Monday, June 1, 2009

Sidewalk Constellations




Walking round the ferry port of Toronto I noticed a generous dotting of gumspots on the ground. Perhaps it was because I'd been sharing memories of childhood space obsession with my friend, Glenn Gear (http://www.digipopo.org/content/glenn-gear), but quite suddenly those gumspots became constellations, all they needed were white lines joining them together to make them visible to everyone. I duly reached into my pocket and with a stick of chalk did some joining up. 

As a little girl I occasionally took the kitchen stool outside and sat looking into the night sky, trying to find constellations (or asterisms, but let's remain colloquial). The only ones  I ever identified were the Plough (or Dipper) and Orion (who has since become an old friend), and I think this was because of the Space Topic I did in Mrs. Cotton's class, during which we carefully pin-pricked a tracing of these two constellations in our exercise books. The rest I simply couldn't find, even with my planisphere (which I didn't know how to use, but  loved owning: it was a talisman, a symbol of all the things I might one day know) . After half an hour or less, I would slide off the stool and return it to the kitchen, feeling slightly defeated.

So all those years later, as I waited for a ferry to return me to Hanlan's Point, I began to make my own constellations on the asphalt, enjoying a private nostalgia. Regarding my handiwork I was struck but how credible they looked and how pretty and this is how the Sidewalk Constellations project began.

Initially, I was simply taken with the aesthetic of these whimsical drawings. I spent afternoons wandering quiet streets with a box of chalk playing this new game. It was only later it occurred to me that the groupings of the real stars are just as arbitrary, pure pareidolia. It is stories which give them meaning. The dirty blobs on the pavement are also embedded in narrative. A piece of gum is chewed for minutes or hours, it is moved around an area of the body which is, for most, the primary means of communicating. A mouth is an intimate, infinite space, like the magic cooking pot which can make a never ending amount of hot porridge (http://en.wikipedia.org/wiki/Sweet_Porridge), but instead of porridge it overflows with words and these are trying to communicate thoughts which are created in another intimate but inexplicable place, that is, a mind. Think about gum as being connected to these things and it gains  significance. Each gumspot has been part of someone's life and has been discarded on that person's journey. When several journeys cross, a sidewalk constellation is formed.

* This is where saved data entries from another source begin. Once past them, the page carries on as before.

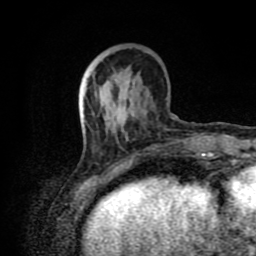
Breast MRI (dynamic contrast-enhanced), one axial slice. Cropped to one breast. Dynamic contrast-enhanced series, time point 2 of 8 at this slice position (early post-contrast). 1.5 T. TE 4.2 ms, TR 7 ms. 2 mm slice thickness. 256 × 256 image matrix, field of view 160 × 160 mm. Female patient.
Annotated regions visible in this slice (semi-automatically segmented with operator editing):
- enhancing-tissue mask used for the functional tumour volume (all voxels passing the contrast-enhancement thresholds inside the analysis volume; usually the tumour): bounding box [x1, y1, x2, y2] px = [82, 78, 197, 175]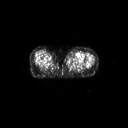
FDG PET of an extremity soft-tissue mass (from a PET/CT study), one axial slice. Slice 53 of 91 in the series (ordered by position). 3.27 mm slice thickness. 128 × 128 image matrix. Female patient, age 74 years. From the clinical record (not read from this slice): histological type: pleomorphic leiomyosarcoma; grade: high; site of the primary tumour: left thigh.
Structures marked on this image (expert contour drawn on MRI and transferred to this co-registered scan by the dataset authors):
- gross tumour volume including surrounding oedema: bounding box (x1, y1, x2, y2) in pixels: (67, 54, 76, 59)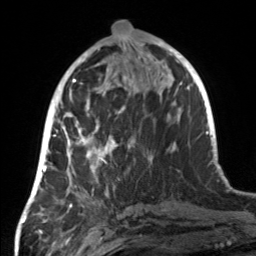
Breast MRI, one axial slice; slice 61 of 160 in the series (ordered by position); cropped to one breast; dynamic contrast-enhanced series, time point 2 of 7 at this slice position (early post-contrast); 3 T; TE 1.7 ms, TR 4.6 ms; 1 mm slice thickness; 256 × 256 image matrix, field of view 160 × 160 mm. Female patient.
Annotated regions visible in this slice (semi-automatically segmented with operator editing):
- enhancing-tissue mask used for the functional tumour volume (all voxels passing the contrast-enhancement thresholds inside the analysis volume; usually the tumour): bounding box <55,107,151,190> (left, top, right, bottom; pixels)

When I go to a town or city to do Sidewalk Constellations, I chat to a lot of people. Strangers on the streets I am chalking, in the cafes I rest and think  in, who I am staying with. I glean what I can about the place and its inhabitants and I think about it all as I join up gum. At some point I usually take myself for a long, solitary walk and talk to myself, felting together the info-lint until the stories are made, stories that make sense of the random events that brought those pieces of gum together. Sometimes the stories relate to the person who discarded the gum, sometimes to the shape a group makes; they can symbolise an event that happened in the community or to a lone person. Then I tell the stories in a public venue, record them and (usually) leave them in places I've chalked or met people.

Stories are important  for a community to understand, own and be enchanted with the place in which it lives and works. It is my intention with the Sidewalk Constellations project to create narratives which go some way to celebrate, record, archive and make accessible the contemporary mythologies and issues which exist in various urban communities and to do this in public space.